EPA Failed to Tell People They’re Inhaling Carcinogens (for Nearly Two Years)

EPA Failed to Tell People They’re Inhaling Carcinogens (for Nearly Two Years)
A 2018 protest in Oak Brook, Illinois, calls attention to the manufacture of ethylene oxide gas, a carcinogen, in nearby Willowbrook. (Mark Black/Chicago Tribune/TNS/Alamy Live News)

Sixteen U.S. communities have been unknowingly breathing dangerous amounts of ethylene oxide.

Across the country, 25 industrial facilities emit a gas that significantly increases the cancer risk for adjacent communities. Yet the U.S. Environmental Protection Agency (EPA) under Donald Trump hasn’t bothered to inform them, according to a report released on Tuesday by the agency’s inspector general.

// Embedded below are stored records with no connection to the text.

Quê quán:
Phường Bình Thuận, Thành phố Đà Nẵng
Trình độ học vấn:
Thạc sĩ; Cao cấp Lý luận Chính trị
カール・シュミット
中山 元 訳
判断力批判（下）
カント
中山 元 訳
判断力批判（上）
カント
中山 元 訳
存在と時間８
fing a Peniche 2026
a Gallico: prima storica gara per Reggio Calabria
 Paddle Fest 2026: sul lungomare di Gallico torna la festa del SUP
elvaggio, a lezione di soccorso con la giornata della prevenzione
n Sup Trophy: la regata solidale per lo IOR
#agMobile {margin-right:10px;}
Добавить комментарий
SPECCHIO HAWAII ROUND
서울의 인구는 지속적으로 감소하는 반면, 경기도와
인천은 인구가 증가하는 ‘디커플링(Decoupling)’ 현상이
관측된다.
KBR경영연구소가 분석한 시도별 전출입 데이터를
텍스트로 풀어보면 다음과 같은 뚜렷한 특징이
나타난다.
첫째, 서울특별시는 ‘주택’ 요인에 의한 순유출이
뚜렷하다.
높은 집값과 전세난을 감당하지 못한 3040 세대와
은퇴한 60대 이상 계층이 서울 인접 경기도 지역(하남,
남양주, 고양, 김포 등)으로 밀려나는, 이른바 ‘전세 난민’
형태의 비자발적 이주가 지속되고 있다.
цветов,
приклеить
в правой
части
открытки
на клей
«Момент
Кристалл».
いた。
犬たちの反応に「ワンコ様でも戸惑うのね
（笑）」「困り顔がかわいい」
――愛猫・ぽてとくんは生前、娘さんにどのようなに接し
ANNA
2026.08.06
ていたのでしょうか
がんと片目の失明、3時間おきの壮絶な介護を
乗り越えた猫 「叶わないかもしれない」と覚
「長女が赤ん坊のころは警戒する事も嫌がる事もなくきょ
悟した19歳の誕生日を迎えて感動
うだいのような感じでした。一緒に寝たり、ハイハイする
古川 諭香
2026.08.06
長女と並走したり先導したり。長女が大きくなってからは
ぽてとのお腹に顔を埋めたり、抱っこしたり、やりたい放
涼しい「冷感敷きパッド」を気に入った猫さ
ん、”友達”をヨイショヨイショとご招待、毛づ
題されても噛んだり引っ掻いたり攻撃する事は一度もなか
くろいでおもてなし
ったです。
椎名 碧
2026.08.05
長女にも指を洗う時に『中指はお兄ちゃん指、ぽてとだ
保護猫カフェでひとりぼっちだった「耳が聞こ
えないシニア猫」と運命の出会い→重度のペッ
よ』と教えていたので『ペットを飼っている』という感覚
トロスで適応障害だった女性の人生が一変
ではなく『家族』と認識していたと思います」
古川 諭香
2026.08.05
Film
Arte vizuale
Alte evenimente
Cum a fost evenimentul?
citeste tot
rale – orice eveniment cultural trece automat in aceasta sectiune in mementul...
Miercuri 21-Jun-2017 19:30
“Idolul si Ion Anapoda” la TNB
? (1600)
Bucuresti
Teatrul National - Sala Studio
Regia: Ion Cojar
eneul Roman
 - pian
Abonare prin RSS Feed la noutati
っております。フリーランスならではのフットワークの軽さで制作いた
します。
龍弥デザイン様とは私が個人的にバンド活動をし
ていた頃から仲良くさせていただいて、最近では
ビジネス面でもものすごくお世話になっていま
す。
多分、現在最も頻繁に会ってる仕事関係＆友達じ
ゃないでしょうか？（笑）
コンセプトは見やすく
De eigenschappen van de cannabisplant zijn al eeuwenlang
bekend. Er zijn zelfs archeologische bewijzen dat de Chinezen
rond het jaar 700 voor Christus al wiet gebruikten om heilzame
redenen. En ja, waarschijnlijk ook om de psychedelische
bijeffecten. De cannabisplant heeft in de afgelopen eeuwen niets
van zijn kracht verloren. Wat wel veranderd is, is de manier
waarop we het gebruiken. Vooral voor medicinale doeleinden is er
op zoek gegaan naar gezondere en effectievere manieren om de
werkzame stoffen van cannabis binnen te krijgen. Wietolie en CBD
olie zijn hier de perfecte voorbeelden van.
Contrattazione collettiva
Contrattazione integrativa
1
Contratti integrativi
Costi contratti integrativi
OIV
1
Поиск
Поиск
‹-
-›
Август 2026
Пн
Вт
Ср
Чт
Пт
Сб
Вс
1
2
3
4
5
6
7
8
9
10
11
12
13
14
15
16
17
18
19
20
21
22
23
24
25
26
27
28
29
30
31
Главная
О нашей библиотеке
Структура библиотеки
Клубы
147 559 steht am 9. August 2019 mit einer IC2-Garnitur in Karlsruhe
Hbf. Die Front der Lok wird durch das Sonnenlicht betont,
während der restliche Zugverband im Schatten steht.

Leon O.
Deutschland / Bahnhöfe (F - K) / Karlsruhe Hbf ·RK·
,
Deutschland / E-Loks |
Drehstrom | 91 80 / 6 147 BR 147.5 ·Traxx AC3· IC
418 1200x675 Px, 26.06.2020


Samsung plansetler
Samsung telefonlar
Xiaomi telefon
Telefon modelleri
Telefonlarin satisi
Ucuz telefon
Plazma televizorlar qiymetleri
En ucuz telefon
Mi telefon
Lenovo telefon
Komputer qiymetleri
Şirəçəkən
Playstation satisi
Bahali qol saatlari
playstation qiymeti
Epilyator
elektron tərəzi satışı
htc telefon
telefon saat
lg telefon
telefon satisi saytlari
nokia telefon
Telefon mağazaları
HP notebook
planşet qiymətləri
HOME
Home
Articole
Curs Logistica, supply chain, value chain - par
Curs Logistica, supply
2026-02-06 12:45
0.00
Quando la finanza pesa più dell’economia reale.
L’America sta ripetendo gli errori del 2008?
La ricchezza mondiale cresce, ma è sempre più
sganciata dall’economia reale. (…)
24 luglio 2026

Ethylene oxide is a common building block for the production of plastics, antifreeze, and detergent, as well as a sterilizing agent, but it’s also a fairly potent carcinogen. In 2018, the EPA recognized in its National Air Toxics Assessment that the gas was escaping in dangerous quantities from more than two dozen factories. The agency announced at that time its intention to reach out to affected communities, inform them of the risks, and lay out options to help keep people safe. In the intervening two years, EPA officials managed to meet with only nine of the 25 communities.

The EPA should obviously be stopping these polluting companies from breaking the law in the first place, but there’s more. In an unusual(ly dense) move, EPA administrator Andrew Wheeler has called on the inspector general to withdraw the report, even though Wheeler did not appear to dispute its central conclusion that 16 communities haven’t been adequately informed of their elevated risk of cancer. The inspector general politely declined. Wheeler, closing in on two years as administrator, apparently hasn’t figured out that the IG’s job is to report on his failings.